Foster repairs timing tied to flood season

Sean C. Morgan

Of The New Era

The timing of the U.S. Army Corps of Engineers’ inspection of Foster Dam in June mostly had to do with flood season, the local Corps manager told local residents and business owners last week.

“We have to do it at a time of year we won’t be needing to use those spillway gates,” said Erik Petersen, operations manager for the Willamette Valley Project.

Petersen gave an update and answered questions about the Foster Dam repair project at the regular Rotary Club meeting on Aug. 12.

In response to questions, he explained why the Corps inspected the dam in June, during the recreational season, instead of another part of the year when the lake level is lower. The June inspection uncovered damage to the dam’s spillway gates. As a result, the Corps had to draw down the lake in mid-July to more closely inspect the gates and grease the trunnion bearings that serve as hinges for the gates. That action effectively ended the season for many local waterskiers and other boating enthusiasts.

While down, the boat ramp at Sunnyside Park was barely usable while the ramps at Gedney Creek and Calkins Park were above the waterline.

After the inspection and repair work earlier this month, the Corps was able to increase the lake levels high enough to allow the use of the ramps at Sunnyside and Gedney Creek. The Calkins Park ramp remains out of service.

In June, the likelihood of needing to use Foster’s spillway gates is minimal, Petersen said. The lake has low inflow, and the Corps can lock out a gate during inspection. The inspection is made about once every five years at a cost of approximately $40,000. During the inspection, the Corps brings in experts who look at the hydraulics, the steel structure, bulkheads, the operating gates, the spillway gates and more.

Petersen said he is often asked why the dam hasn’t been maintained, but the bottom line is that the Corps has maintained the dam.

“We know a lot more now than we knew back in 1968,” Petersen said. If the dam were designed today, it would be designed differently.

Combined with the aging infrastructure, the main cause of the breakdown at Foster Dam is a lack of even lubrication in the trunnion bearings along with structural members that weren’t as strong as they needed to be, he said.

The top structural members of three of the four gates have buckled, most likely as a result of friction in the trunnion bearing, Petersen said. That has compromised the load-bearing capacity of the gates.

“Living with the gates in the condition they’re in was unacceptable,” he said. Two of the gates are now completely out of service.

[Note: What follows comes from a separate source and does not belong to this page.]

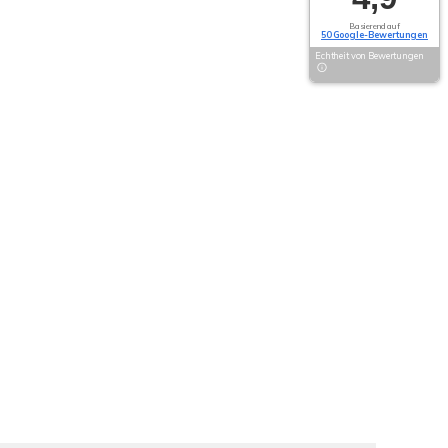
Basierend auf
50 Google-Bewertungen
Echtheit von Bewertungen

With the intermediate maintenance and repairs, with little risk, the dam can handle a lake level of 622 feet above sea level, he said. The Corps’ goal was “to try to salvage the recreation season, whatever we could.”

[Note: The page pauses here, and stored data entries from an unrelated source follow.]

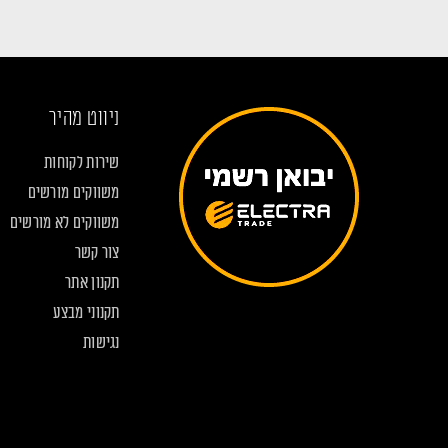
ניווט מהיר
שירות לקוחות
משווקים מורשים
משווקים לא מורשים
צור קשר
תקנון אתר
תקנוני מבצע
נגישות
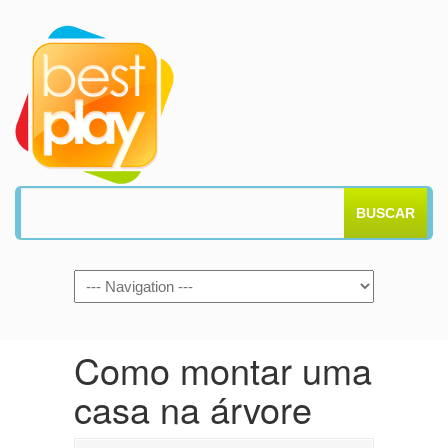
BUSCAR
Como montar uma
casa na árvore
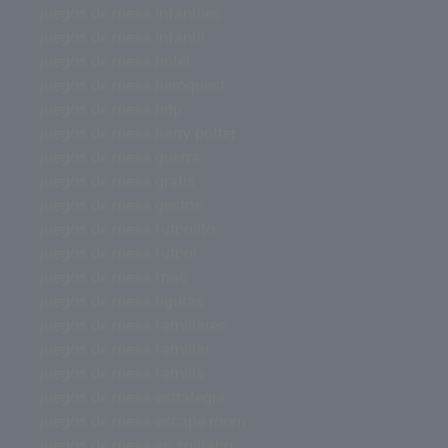
juegos de mesa infantiles
juegos de mesa infantil
juegos de mesa hotel
juegos de mesa heroquest
juegos de mesa hdp
juegos de mesa harry potter
juegos de mesa guerra
juegos de mesa gratis
juegos de mesa gestos
juegos de mesa futbolito
juegos de mesa futbol
juegos de mesa fnac
juegos de mesa figuras
juegos de mesa familiares
juegos de mesa familiar
juegos de mesa familia
juegos de mesa estrategia
juegos de mesa escape room
juegos de mesa en solitario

Full pool is 637 feet above sea level.

Full repairs will cost about $7 million, Petersen said. The Corps has secured about $4 million to cut out the top structural beams on each gate and replace them with stronger metal.

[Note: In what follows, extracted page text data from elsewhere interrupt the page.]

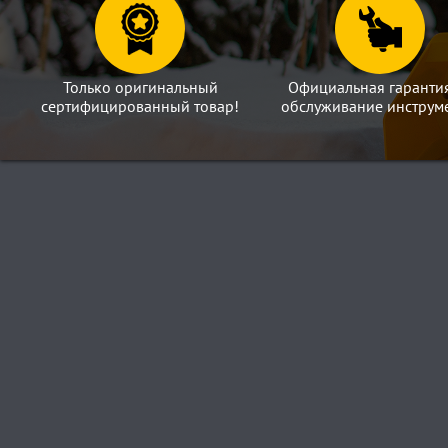
Только оригинальный
Официальная гаранти
сертифицированный товар!
обслуживание инструме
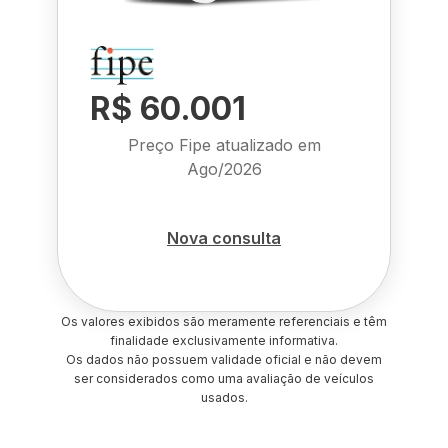
R$ 60.001
Preço Fipe atualizado em
Ago/2026
Nova consulta
Os valores exibidos são meramente referenciais e têm
finalidade exclusivamente informativa.
Os dados não possuem validade oficial e não devem
ser considerados como uma avaliação de veículos
usados.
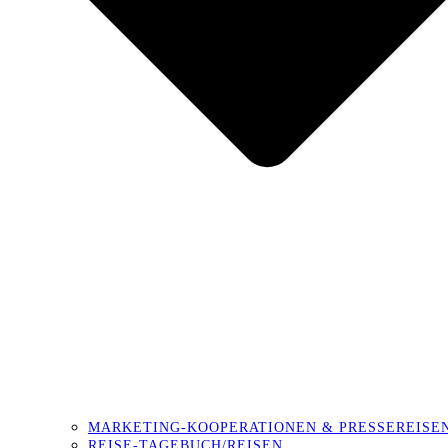
MARKETING-KOOPERATIONEN & PRESSEREISE
REISE-TAGEBUCH/REISEN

Petersen is confident that the rest of the repairs will be funded at the beginning of the fiscal year, Oct. 1, he said. With that funding, he hopes to have the dam repaired before the beginning of the flood season in the winter.

Foster Dam is a re-regulation dam that provides up to 20 megawatts of electrical power and will soon provide drinking water to Sweet Home. It has two electrical generation units and four spillways. The Willamette Project’s 12 dams include a total of 17 generation units with 28 spillways.

Foster Lake ranks third among the Willamette Project dams for recreation, behind Detroit and Fern Ridge reservoirs, Petersen said, but summer recreation is just one of the Corps’ missions.

“Around the valley, our biggest mission is flood damage reduction,” Petersen said. The dams prevent upward of $1 billion per year in flood damage. Without it, the valley would look much different than it does now.